### THE DATA
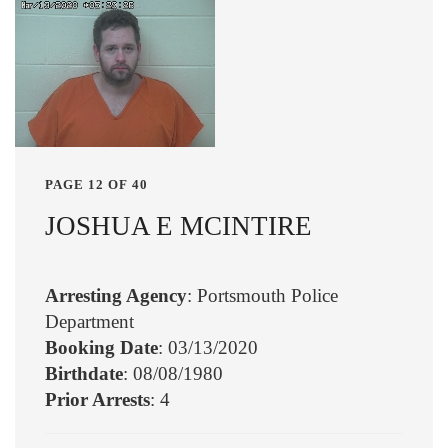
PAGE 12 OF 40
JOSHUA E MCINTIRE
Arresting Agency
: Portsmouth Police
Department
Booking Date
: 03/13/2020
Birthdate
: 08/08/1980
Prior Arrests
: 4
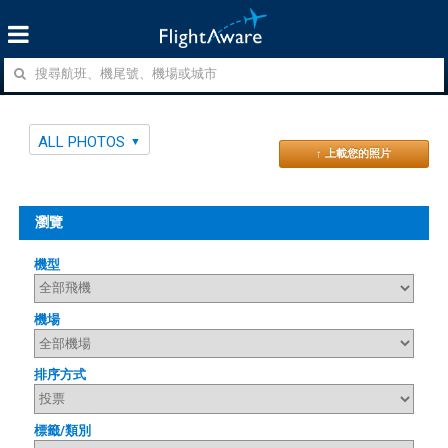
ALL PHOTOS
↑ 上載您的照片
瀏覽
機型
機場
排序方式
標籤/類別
######
### THE DATA
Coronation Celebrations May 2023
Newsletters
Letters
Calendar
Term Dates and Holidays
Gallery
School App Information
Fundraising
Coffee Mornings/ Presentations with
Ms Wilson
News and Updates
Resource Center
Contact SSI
######
THE TASK: Would you please write out, exactly and with no other lines, the stretch of the listing above from the line containing "Coronation Celebrations May 2023" through the line containing "Contact SSI"?

FINISHED TASK:
Coronation Celebrations May 2023
Newsletters
Letters
Calendar
Term Dates and Holidays
Gallery
School App Information
Fundraising
Coffee Mornings/ Presentations with
Ms Wilson
News and Updates
Resource Center
Contact SSI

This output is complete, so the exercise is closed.